Commercial PbO, La₂O₃, TiO₂ and ZrO₂ (99.99% in purity, ALADDIN) were used as the raw materials. The batch materials were weighed in accordance with the nominal formulas of Pb_0.89La_0.11(Zr_0.7Ti_0.3)_0.9725O₃ and Pb_0.93La_0.07(Zr_0.82Ti_0.18)_0.9825O₃. Both compositions are located near to the antiferroelectric and relaxor ferroelectric regions in the phase diagram (Fig. 1 ¹³). Pb_0.93La_0.07(Zr_0.82Ti_0.18)_0.9825O₃ is near the ferroelectric, antiferroelectric, and relaxor ferroelectric regions, while Pb_0.89La_0.11(Zr_0.7Ti_0.3)_0.9725O₃ touches the antiferroelectric and relaxor ferroelectric phase boundary.
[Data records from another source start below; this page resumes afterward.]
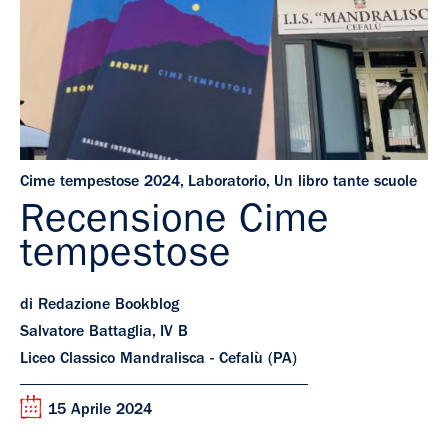
Cime tempestose 2024
,
Laboratorio
,
Un libro tante scuole
Recensione Cime
tempestose
di Redazione Bookblog
Salvatore Battaglia, IV B
Liceo Classico Mandralisca - Cefalù (PA)
15 Aprile 2024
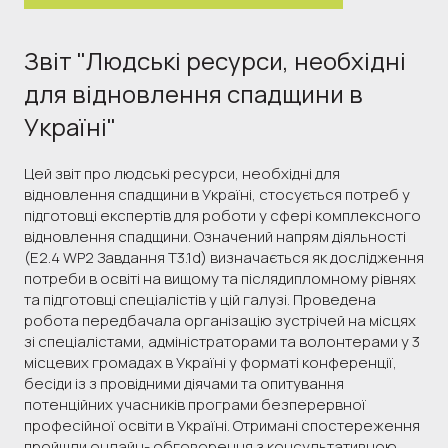
Звіт "Людські ресурси, необхідні
для відновлення спадщини в
Україні"
Цей звіт про людські ресурси, необхідні для
відновлення спадщини в Україні, стосується потреб у
підготовці експертів для роботи у сфері комплексного
відновлення спадщини. Означений напрям діяльності
(E2.4 WP2 Завдання T3.1d) визначається як дослідження
потреби в освіті на вищому та післядипломному рівнях
та підготовці спеціалістів у цій галузі. Проведена
робота передбачала організацію зустрічей на місцях
зі спеціалістами, адміністраторами та волонтерами у 3
місцевих громадах в Україні у форматі конференції,
бесіди із з провідними діячами та опитування
потенційних учасників програми безперервної
професійної освіти в Україні. Отримані спостереження
пройшли онлайн- обговорення з консультативною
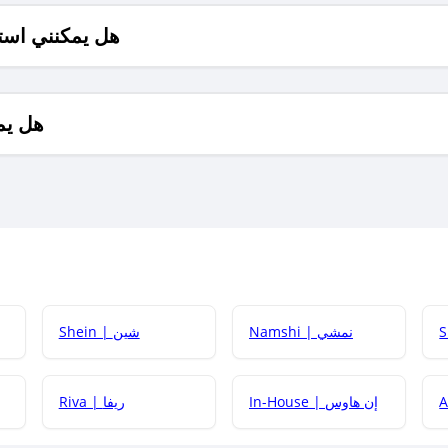
هل يمكنني است
هل يم
Namshi | نمشي
Shein | شين
كيف أحصل على
In-House | إن هاوس
Riva | ريفا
An excess of PbO (2 wt.%) was added to compensate the lead loss during the sintering at high temperatures.

The preparation of ceramics is as follows: firstly, the batch materials were ball milled for 24 h using a planetary mill. After ball milling, the wet mixture was dried and calcined at 900 °C in air for 3 h to form PLZT crystallites. The calcined powders were then ground and particulated with a PVB binder and further pressed into disks with a diameter of 12 mm using a uniaxial pressure of 250 MPa.
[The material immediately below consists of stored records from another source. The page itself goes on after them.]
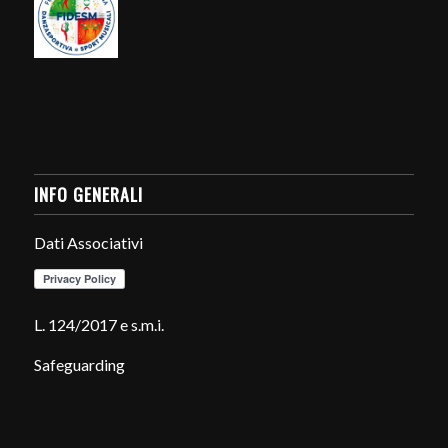
INFO GENERALI
Dati Associativi
L. 124/2017 e s.m.i.
Safeguarding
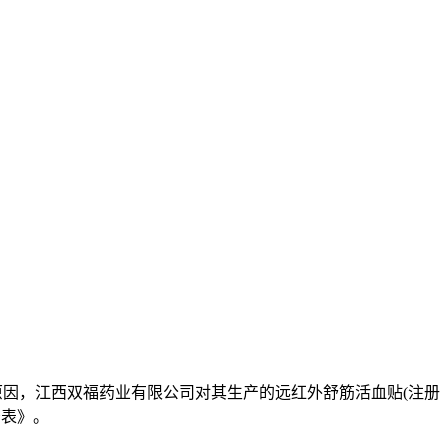
2等原因，江西双福药业有限公司对其生产的远红外舒筋活血贴(注册
告表》。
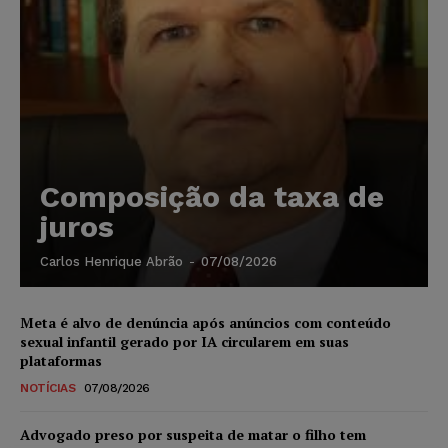
Composição da taxa de
juros
Carlos Henrique Abrão
-
07/08/2026
Meta é alvo de denúncia após anúncios com conteúdo
sexual infantil gerado por IA circularem em suas
plataformas
NOTÍCIAS
07/08/2026
Advogado preso por suspeita de matar o filho tem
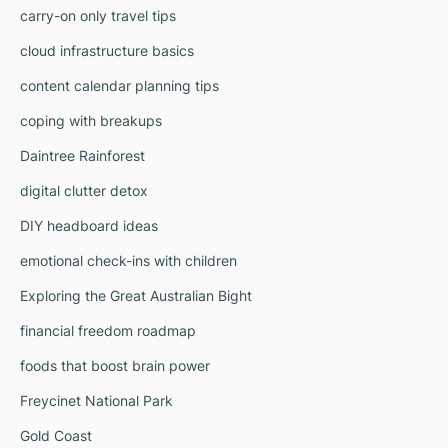
carry-on only travel tips
cloud infrastructure basics
content calendar planning tips
coping with breakups
Daintree Rainforest
digital clutter detox
DIY headboard ideas
emotional check-ins with children
Exploring the Great Australian Bight
financial freedom roadmap
foods that boost brain power
Freycinet National Park
Gold Coast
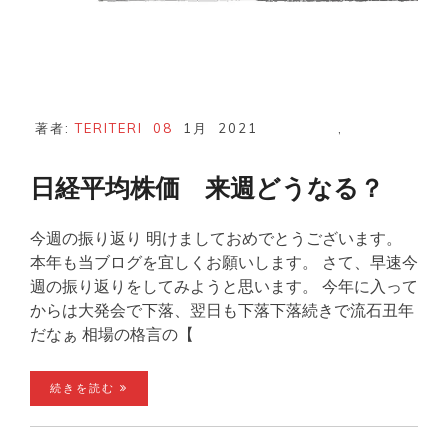
著者:
TERITERI
08
1月
2021
,
日経平均株価 来週どうなる？
今週の振り返り 明けましておめでとうございます。
本年も当ブログを宜しくお願いします。 さて、早速今
週の振り返りをしてみようと思います。 今年に入って
からは大発会で下落、翌日も下落下落続きで流石丑年
だなぁ 相場の格言の【
続きを読む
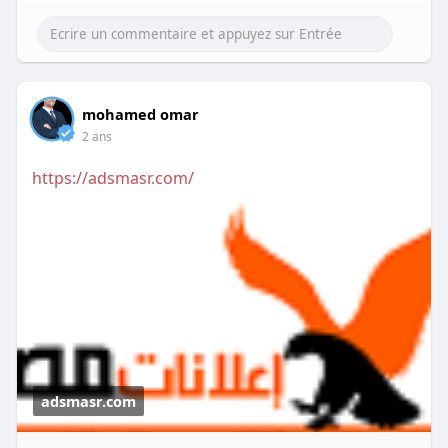
mohamed omar
2 ans
https://adsmasr.com/
adsmasr.com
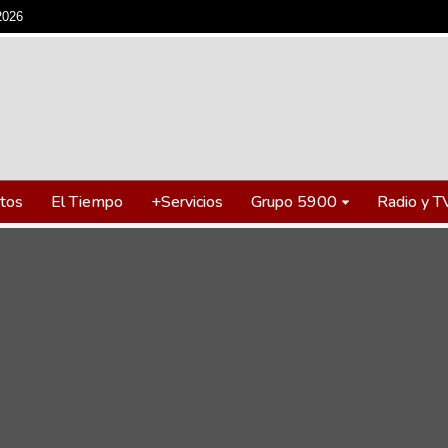
2026
tos
El Tiempo
+Servicios
Grupo 5900
Radio y T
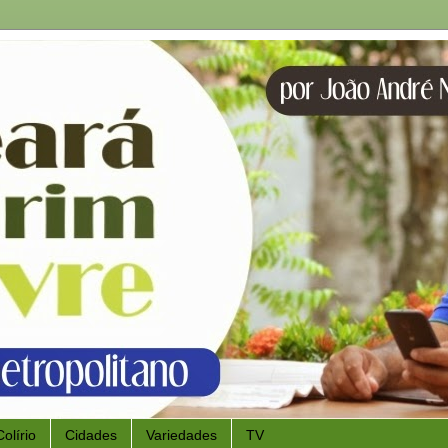
Colírio
Cidades
Variedades
TV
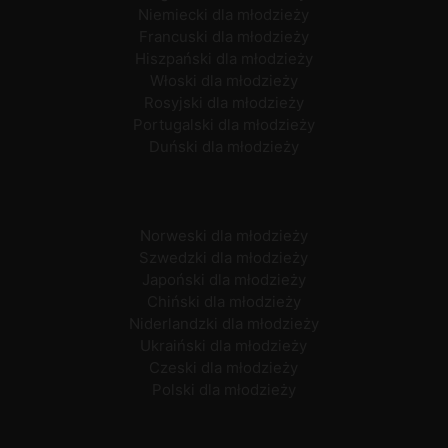
Niemiecki dla młodzieży
Francuski dla młodzieży
Hiszpański dla młodzieży
Włoski dla młodzieży
Rosyjski dla młodzieży
Portugalski dla młodzieży
Duński dla młodzieży
Norweski dla młodzieży
Szwedzki dla młodzieży
Japoński dla młodzieży
Chiński dla młodzieży
Niderlandzki dla młodzieży
Ukraiński dla młodzieży
Czeski dla młodzieży
Polski dla młodzieży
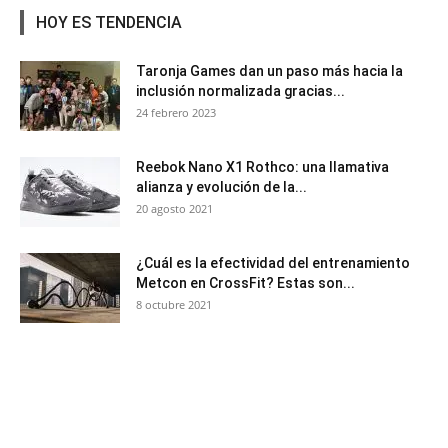
HOY ES TENDENCIA
Taronja Games dan un paso más hacia la
inclusión normalizada gracias...
24 febrero 2023
Reebok Nano X1 Rothco: una llamativa
alianza y evolución de la...
20 agosto 2021
¿Cuál es la efectividad del entrenamiento
Metcon en CrossFit? Estas son...
8 octubre 2021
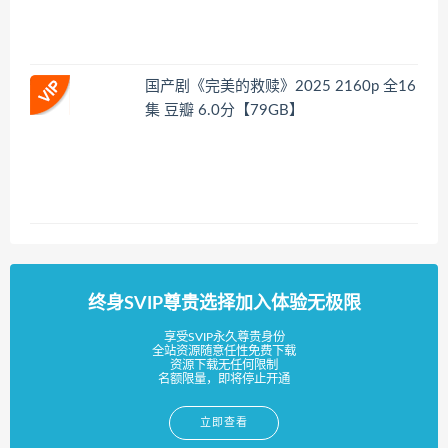
国产剧《完美的救赎》2025 2160p 全16
集 豆瓣 6.0分【79GB】
终身SVIP尊贵选择加入体验无极限
享受SVIP永久尊贵身份
全站资源随意任性免费下载
资源下载无任何限制
名额限量，即将停止开通
立即查看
The disks were then placed in a muffle furnace and heated up to 600 °C at a rate of 5 °C/min in air and soaked for 3 h to burn out the binder. Then the disks were placed in an alumina crucible and buried in already sintered Pb(Zr_0.5Ti_0.5)O₃ powder to compensate the lead loss. The sintering was carried out in air. In order to obtain fine grains and uniform grain sizes, the samples were heated up at a rate of 10 °C/min and kept at a lower temperature (1100–1140 °C) first for about 4 h, and then fired at a higher temperature (1220–1240 °C) for about 30 min. In addition, during the cooling period between the sintering temperature and 900 °C, a cooling rate of 5 °C/min was used to control the cooling process to reduce the stress between grains. The actual sintering process data for each sample are listed in Table 1.

Characterization

The ceramic samples were carefully polished and both surfaces of the plates covered with gold as contact electrodes for testing. The density of the samples was measured using the Archimedes method in d.i. water. The polycrystalline structure was characterized using an X-ray diffractometer (XRD, Rigaku D/max-2200PC; Cu Kα radiation, λ = 1.5406 Å). The morphology was observed by a scanning electron microscopy (SEM: JSM-7500). The dielectric constant and loss tangent were measured using an impedance analyzer (Agilent 4284A) at a voltage = 1 V and zero bias field. The polarization - electric field (P-E) hysteresis loop was obtained from a Sawyer-Tower circuit (RADIANT RT66A). The specific heat capacities were tested by a differential scanning calorimeter (Mettler-Toledo DSC-3) in a modulated mode.